● BRIEF
Each record is to be printed exactly as given, down to the last mark.
▼
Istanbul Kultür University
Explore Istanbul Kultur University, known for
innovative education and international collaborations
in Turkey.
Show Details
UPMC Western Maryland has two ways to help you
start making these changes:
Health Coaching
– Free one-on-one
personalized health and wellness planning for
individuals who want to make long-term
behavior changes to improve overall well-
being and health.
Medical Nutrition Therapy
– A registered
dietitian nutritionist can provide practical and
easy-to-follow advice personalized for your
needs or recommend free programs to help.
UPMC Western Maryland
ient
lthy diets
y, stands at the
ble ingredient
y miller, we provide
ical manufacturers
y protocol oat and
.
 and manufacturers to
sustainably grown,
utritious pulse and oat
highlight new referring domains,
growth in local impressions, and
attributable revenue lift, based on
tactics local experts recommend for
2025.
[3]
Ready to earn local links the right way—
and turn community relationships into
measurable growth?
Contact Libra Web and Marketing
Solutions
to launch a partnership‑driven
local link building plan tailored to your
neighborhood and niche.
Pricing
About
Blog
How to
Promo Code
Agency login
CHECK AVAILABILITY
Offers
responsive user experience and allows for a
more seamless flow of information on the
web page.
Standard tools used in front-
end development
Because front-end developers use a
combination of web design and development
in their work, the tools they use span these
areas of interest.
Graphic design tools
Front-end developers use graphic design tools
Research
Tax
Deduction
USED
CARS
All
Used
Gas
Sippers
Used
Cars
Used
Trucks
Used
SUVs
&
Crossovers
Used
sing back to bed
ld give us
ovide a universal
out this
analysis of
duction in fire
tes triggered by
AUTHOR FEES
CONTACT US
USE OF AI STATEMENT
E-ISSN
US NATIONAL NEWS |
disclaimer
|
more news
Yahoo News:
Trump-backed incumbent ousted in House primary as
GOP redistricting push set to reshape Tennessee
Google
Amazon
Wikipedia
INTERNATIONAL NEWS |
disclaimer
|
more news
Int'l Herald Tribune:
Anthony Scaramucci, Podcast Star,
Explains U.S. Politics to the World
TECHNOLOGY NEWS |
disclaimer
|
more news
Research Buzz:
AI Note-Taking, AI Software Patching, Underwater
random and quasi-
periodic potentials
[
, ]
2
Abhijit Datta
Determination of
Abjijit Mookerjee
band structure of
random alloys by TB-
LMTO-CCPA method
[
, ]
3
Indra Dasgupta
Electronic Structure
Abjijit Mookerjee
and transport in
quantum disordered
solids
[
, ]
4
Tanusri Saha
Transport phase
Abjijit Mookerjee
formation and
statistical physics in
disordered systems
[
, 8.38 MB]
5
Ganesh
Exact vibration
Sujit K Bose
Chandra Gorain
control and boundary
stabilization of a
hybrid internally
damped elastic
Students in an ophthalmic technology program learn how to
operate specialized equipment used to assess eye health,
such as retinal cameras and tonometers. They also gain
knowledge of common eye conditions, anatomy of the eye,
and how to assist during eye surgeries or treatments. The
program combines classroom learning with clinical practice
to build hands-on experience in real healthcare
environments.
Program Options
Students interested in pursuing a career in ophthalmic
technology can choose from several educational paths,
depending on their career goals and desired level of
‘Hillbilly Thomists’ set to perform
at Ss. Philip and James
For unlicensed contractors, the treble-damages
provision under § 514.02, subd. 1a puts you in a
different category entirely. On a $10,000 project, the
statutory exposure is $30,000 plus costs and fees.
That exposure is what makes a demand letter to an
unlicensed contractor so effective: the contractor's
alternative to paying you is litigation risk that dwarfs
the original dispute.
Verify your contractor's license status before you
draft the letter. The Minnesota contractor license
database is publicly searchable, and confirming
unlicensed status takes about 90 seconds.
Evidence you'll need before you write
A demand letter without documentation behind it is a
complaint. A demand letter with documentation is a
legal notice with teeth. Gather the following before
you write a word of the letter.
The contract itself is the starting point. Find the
▲
● EXERCISE SOLUTION
Istanbul Kultür University
Explore Istanbul Kultur University, known for
innovative education and international collaborations
in Turkey.
Show Details
UPMC Western Maryland has two ways to help you
start making these changes:
Health Coaching
– Free one-on-one
personalized health and wellness planning for
individuals who want to make long-term
behavior changes to improve overall well-
being and health.
Medical Nutrition Therapy
– A registered
dietitian nutritionist can provide practical and
easy-to-follow advice personalized for your
needs or recommend free programs to help.
UPMC Western Maryland
ient
lthy diets
y, stands at the
ble ingredient
y miller, we provide
ical manufacturers
y protocol oat and
.
 and manufacturers to
sustainably grown,
utritious pulse and oat
highlight new referring domains,
growth in local impressions, and
attributable revenue lift, based on
tactics local experts recommend for
2025.
[3]
Ready to earn local links the right way—
and turn community relationships into
measurable growth?
Contact Libra Web and Marketing
Solutions
to launch a partnership‑driven
local link building plan tailored to your
neighborhood and niche.
Pricing
About
Blog
How to
Promo Code
Agency login
CHECK AVAILABILITY
Offers
responsive user experience and allows for a
more seamless flow of information on the
web page.
Standard tools used in front-
end development
Because front-end developers use a
combination of web design and development
in their work, the tools they use span these
areas of interest.
Graphic design tools
Front-end developers use graphic design tools
Research
Tax
Deduction
USED
CARS
All
Used
Gas
Sippers
Used
Cars
Used
Trucks
Used
SUVs
&
Crossovers
Used
sing back to bed
ld give us
ovide a universal
out this
analysis of
duction in fire
tes triggered by
AUTHOR FEES
CONTACT US
USE OF AI STATEMENT
E-ISSN
US NATIONAL NEWS |
disclaimer
|
more news
Yahoo News:
Trump-backed incumbent ousted in House primary as
GOP redistricting push set to reshape Tennessee
Google
Amazon
Wikipedia
INTERNATIONAL NEWS |
disclaimer
|
more news
Int'l Herald Tribune:
Anthony Scaramucci, Podcast Star,
Explains U.S. Politics to the World
TECHNOLOGY NEWS |
disclaimer
|
more news
Research Buzz:
AI Note-Taking, AI Software Patching, Underwater
random and quasi-
periodic potentials
[
, ]
2
Abhijit Datta
Determination of
Abjijit Mookerjee
band structure of
random alloys by TB-
LMTO-CCPA method
[
, ]
3
Indra Dasgupta
Electronic Structure
Abjijit Mookerjee
and transport in
quantum disordered
solids
[
, ]
4
Tanusri Saha
Transport phase
Abjijit Mookerjee
formation and
statistical physics in
disordered systems
[
, 8.38 MB]
5
Ganesh
Exact vibration
Sujit K Bose
Chandra Gorain
control and boundary
stabilization of a
hybrid internally
damped elastic
Students in an ophthalmic technology program learn how to
operate specialized equipment used to assess eye health,
such as retinal cameras and tonometers. They also gain
knowledge of common eye conditions, anatomy of the eye,
and how to assist during eye surgeries or treatments. The
program combines classroom learning with clinical practice
to build hands-on experience in real healthcare
environments.
Program Options
Students interested in pursuing a career in ophthalmic
technology can choose from several educational paths,
depending on their career goals and desired level of
‘Hillbilly Thomists’ set to perform
at Ss. Philip and James
For unlicensed contractors, the treble-damages
provision under § 514.02, subd. 1a puts you in a
different category entirely. On a $10,000 project, the
statutory exposure is $30,000 plus costs and fees.
That exposure is what makes a demand letter to an
unlicensed contractor so effective: the contractor's
alternative to paying you is litigation risk that dwarfs
the original dispute.
Verify your contractor's license status before you
draft the letter. The Minnesota contractor license
database is publicly searchable, and confirming
unlicensed status takes about 90 seconds.
Evidence you'll need before you write
A demand letter without documentation behind it is a
complaint. A demand letter with documentation is a
legal notice with teeth. Gather the following before
you write a word of the letter.
The contract itself is the starting point. Find the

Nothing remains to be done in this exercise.